IBD Roundup: DDW research reveals targets to personalize treatment

WASHINGTON — After sorting the vast and varied research presented at Digestive Disease Week 2015, experts in IBD from the Gastrointestinal Health Foundation advisory board honed in several high-impact abstracts they believe showcase the push for personalized and precision medicine.

Panel member and director of the Jill Roberts Center for Inflammatory Bowel Disease at Sanford I. Weill College of Cornell University-New York Presbyterian Hospital, Ellen J. Scherl, MD, FACP, FACG, AGAF, FASGE, shared some of these “highlights” and her views on data covered online at Healio.com/Gastroenterology and in the print publication Healio Gastroenterology.

Ellen J. Scherl

Evaluating specific anti-IL-23 antibody MEDI2070 in active Crohn’s disease and failed anti-tumor necrosis factor therapy

This is a phase 2a study, randomized and controlled, and the researchers’ conclusion was that primary end point was met. The clinical remission was 27.1% in the study drug vs. 15% in placebo, and the clinical response was 45.8% in the study drug vs. 25% in placebo. This is a new and exciting target over a 12-week period of time. MEDI2070 shows clinical effect in patients with active Crohn’s disease failed anti-TNF therapy and a favorable profile over 12 weeks.
Read more in Meeting News Coverage

TOUCHSTONE: Efficacy and safety of oral S1P receptor modulator RPC1063 in moderate to severe ulcerative colitis

This is a randomized, double-blind, placebo-controlled induction trial. Focusing on clinical remission at week 8, in 1 mg of the study drug it was 16.4% of patients and in .5 mg it was 13.8% of patients compared to placebo, which was only 6.2% of patients. The critical response rates were higher, upwards of 50%, in both doses ranging the study, than the placebo, with a clinical response rate of 36.9%. This is a novel and exciting concept for modulation of S1P receptors in moderate to severe alternate colitis.
Read more in Meeting News Coverage

Analyzing rare variants identified by whole exome sequence in very early onset IBD patients under autosomal recessive model of transmission

The researchers concluded that autosomal recessive inheritance involving pathways not previously associated with IBD may be important for a subset of patients with very early onset IBD. It’s likely that for some of these patients with very early onset IBD, additional defects in the same pathway, which involves both B and T cells, result in the specific phenotype of their disease.

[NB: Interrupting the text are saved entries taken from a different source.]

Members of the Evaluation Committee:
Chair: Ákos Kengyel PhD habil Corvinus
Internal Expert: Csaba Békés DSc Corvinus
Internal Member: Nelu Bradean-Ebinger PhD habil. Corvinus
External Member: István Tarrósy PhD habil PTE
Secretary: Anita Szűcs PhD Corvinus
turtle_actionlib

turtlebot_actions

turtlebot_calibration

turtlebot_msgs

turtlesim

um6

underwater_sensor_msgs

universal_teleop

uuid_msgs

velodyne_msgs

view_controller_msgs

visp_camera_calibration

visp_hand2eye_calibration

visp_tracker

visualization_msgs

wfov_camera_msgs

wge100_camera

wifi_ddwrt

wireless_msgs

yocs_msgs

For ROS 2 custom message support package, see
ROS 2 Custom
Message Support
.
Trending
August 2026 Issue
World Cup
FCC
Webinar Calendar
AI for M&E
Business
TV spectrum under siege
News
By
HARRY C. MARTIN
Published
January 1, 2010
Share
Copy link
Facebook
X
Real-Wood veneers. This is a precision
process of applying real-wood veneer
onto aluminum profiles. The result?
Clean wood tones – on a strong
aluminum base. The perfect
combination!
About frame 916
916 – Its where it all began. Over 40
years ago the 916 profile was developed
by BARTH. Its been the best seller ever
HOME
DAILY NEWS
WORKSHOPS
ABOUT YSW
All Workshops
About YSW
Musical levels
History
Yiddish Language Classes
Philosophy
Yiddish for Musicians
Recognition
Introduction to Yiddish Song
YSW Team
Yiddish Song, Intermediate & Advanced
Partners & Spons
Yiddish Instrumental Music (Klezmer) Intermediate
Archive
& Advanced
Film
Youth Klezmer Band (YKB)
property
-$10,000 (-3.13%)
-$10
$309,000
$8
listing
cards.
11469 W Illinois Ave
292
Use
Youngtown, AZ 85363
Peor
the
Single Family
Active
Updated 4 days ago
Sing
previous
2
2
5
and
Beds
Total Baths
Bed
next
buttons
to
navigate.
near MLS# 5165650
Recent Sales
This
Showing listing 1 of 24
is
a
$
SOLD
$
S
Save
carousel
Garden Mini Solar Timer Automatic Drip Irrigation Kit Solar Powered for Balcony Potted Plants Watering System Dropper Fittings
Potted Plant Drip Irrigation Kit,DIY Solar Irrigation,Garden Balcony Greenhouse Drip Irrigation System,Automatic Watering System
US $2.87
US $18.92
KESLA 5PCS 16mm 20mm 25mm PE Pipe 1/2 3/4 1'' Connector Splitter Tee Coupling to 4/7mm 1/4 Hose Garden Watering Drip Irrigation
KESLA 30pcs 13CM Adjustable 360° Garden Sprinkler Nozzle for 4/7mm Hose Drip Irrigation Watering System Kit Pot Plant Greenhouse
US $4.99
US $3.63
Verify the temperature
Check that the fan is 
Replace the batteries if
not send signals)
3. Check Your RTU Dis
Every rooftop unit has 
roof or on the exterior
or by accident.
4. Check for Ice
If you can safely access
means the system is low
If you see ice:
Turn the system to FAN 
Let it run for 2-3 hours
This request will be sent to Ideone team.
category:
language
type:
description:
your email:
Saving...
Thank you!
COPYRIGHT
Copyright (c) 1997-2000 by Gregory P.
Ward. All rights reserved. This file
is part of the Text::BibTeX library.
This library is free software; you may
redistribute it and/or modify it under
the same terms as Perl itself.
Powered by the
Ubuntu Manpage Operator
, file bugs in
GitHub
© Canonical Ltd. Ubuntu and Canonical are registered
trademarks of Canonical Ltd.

This is important because it gives us new potential targets and because it shifts our focus from T cells to B cells, and we’ve learned in the evolving field of immunology that it’s not just T cells it’s going to be dendritic cells. It’s important to know that there’s a rare variant in IL17R, which was detected in heterozygosity in one of the patients in the sample. That becomes important because we may have an IL17 target, and while that won’t work for everybody, it may work for a very select group.
Read more in our In the Journals summary

PIANO: Detecting biologic agents in breast milk and implications for infants born to women with IBD

This study is looking at the role of biologic agents and breast milk and the implications for infection and growth. The conclusion is that infliximab is detected in breast milk within 48 hours of dosing, but the amounts are miniscule and much lower than that found in serum. Both adalimumab and certolizumab were not actually detected in breast milk at 48 hours. The breast milk fed infants of mothers who were on biologics, immunomodulators or confirmation therapy showed similar rates of growth and milestone achievement as well as similar risks of infection compared to unexposed infants. This study is still ongoing.
Read more in HGI’s Cover Story

References:
Sands BE, et al. Abstract 830.
Sandborn W, et al. Abstract 445.
Kelsen JR, et al. Abstract 319.
Matro R, et al. Abstract 747.

Disclosure: Scherl reports grant/research support from Abbott (AbbVie), AstraZeneca, CCFA, Elan, Janssen Research & Development, Johns Hopkins University, Mesoblast (formerly Osiris Therapeutics), Millennium Pharmaceuticals, National Institute of Diabetes and Digestive and Kidney (NIDDK), National Institute of Health (NIH), New York Crohn’s Foundation, Osiris Therapeutics, Pfizer, Prometheus Laboratories, Salix, UCB, UCSF–CCFA Clinical Research Alliance; consultant/advisory board roles with: AbbVie, Crohn’s and Colitis Foundation of America (CCFA), Entera Health, Evidera, GI Health Foundation, Janssen, NPS Pharmaceutical, Prometheus, Protagonist Therapeutics, Salix, Seres Health, Shire, SUN FZE, Takeda Pharmaceuticals, UCB; holding stock in Gilead; and receiving honoraria from GIHealth Foundation for non-branded speaker’s bureau, Janssen for non-branded speaker’s bureau, ClearView Healthcare Partners for market research.